For recordings and slides from talks given by CockroachDB founders and engineers, see Tech Talks.
This is an overview. For an in-depth discussion of the design and architecture, see the full design doc. For another quick design overview, see the CockroachDB tech talk slides.
CockroachDB is a distributed SQL database built on top of a transactional and consistent key:value store. The primary design goals are support for ACID transactions, horizontal scalability and survivability, hence the name. CockroachDB implements a Raft consensus algorithm for consistency. It aims to tolerate disk, machine, rack, and even datacenter failures with minimal latency disruption and no manual intervention. CockroachDB nodes (RoachNodes) are symmetric; a design goal is homogeneous deployment (one binary) with minimal configuration.
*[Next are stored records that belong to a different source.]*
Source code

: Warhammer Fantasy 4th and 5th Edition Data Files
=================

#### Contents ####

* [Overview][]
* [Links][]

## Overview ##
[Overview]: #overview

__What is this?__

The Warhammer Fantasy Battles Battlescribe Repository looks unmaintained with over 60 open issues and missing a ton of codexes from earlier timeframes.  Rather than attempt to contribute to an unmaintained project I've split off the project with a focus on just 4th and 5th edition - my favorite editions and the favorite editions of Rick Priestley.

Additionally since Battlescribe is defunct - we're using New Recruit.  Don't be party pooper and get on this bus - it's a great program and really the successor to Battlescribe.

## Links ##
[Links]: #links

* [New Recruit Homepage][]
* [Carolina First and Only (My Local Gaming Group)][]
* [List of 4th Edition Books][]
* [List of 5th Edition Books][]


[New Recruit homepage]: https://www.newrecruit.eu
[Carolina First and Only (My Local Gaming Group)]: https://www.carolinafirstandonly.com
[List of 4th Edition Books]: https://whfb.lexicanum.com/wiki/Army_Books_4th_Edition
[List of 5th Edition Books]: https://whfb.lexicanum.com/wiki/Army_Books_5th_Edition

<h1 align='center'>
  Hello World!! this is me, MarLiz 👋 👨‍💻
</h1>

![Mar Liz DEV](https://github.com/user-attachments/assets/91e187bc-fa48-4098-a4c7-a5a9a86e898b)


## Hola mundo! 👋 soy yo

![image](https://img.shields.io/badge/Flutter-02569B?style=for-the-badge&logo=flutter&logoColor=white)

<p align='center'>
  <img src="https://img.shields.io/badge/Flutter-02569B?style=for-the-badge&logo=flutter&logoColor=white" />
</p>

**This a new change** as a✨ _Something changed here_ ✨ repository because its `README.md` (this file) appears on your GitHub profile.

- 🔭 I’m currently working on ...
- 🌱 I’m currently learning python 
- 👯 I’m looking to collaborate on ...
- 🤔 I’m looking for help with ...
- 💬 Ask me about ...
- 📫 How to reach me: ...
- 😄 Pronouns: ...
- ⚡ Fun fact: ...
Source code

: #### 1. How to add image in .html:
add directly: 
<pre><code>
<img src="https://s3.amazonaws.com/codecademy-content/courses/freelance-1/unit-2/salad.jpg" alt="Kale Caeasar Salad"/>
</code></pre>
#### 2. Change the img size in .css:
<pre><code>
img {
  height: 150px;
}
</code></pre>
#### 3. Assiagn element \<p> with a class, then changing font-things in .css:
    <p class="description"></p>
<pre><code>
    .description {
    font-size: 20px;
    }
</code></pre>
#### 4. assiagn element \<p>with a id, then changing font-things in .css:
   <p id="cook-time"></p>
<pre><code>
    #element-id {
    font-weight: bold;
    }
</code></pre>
CockroachDB implements a single, monolithic sorted map from key to value
where both keys and values are byte strings (not unicode). CockroachDB
scales linearly (theoretically up to 4 exabytes (4E) of logical
data). The map is composed of one or more ranges and each range is
backed by data stored in RocksDB (a variant of LevelDB), and is
replicated to a total of three or more CockroachDB servers. Ranges are
defined by start and end keys. Ranges are merged and split to maintain
total byte size within a globally configurable min/max size
interval. Range sizes default to target 64M in order to facilitate
quick splits and merges and to distribute load at hotspots within a
key range. Range replicas are intended to be located in disparate
datacenters for survivability (e.g. { US-East, US-West, Japan }
, { Ireland, US-East, US-West}
, { Ireland, US-East, US-West, Japan, Australia }
).
Single mutations to ranges are mediated via an instance of a distributed consensus algorithm to ensure consistency. We’ve chosen to use the Raft consensus algorithm. All consensus state is stored in RocksDB.
A single logical mutation may affect multiple key/value pairs. Logical mutations have ACID transactional semantics. If all keys affected by a logical mutation fall within the same range, atomicity and consistency are guaranteed by Raft; this is the fast commit path. Otherwise, a non-locking distributed commit protocol is employed between affected ranges.
CockroachDB provides snapshot isolation (SI) and serializable snapshot isolation (SSI) semantics, allowing externally consistent, lock-free reads and writes--both from an historical snapshot timestamp and from the current wall clock time. SI provides lock-free reads and writes but still allows write skew. SSI eliminates write skew, but introduces a performance hit in the case of a contentious system. SSI is the default isolation; clients must consciously decide to trade correctness for performance. CockroachDB implements a limited form of linearalizability, providing ordering for any observer or chain of observers.
Similar to Spanner directories, CockroachDB allows configuration of arbitrary zones of data. This allows replication factor, storage device type, and/or datacenter location to be chosen to optimize performance and/or availability. Unlike Spanner, zones are monolithic and don’t allow movement of fine grained data on the level of entity groups.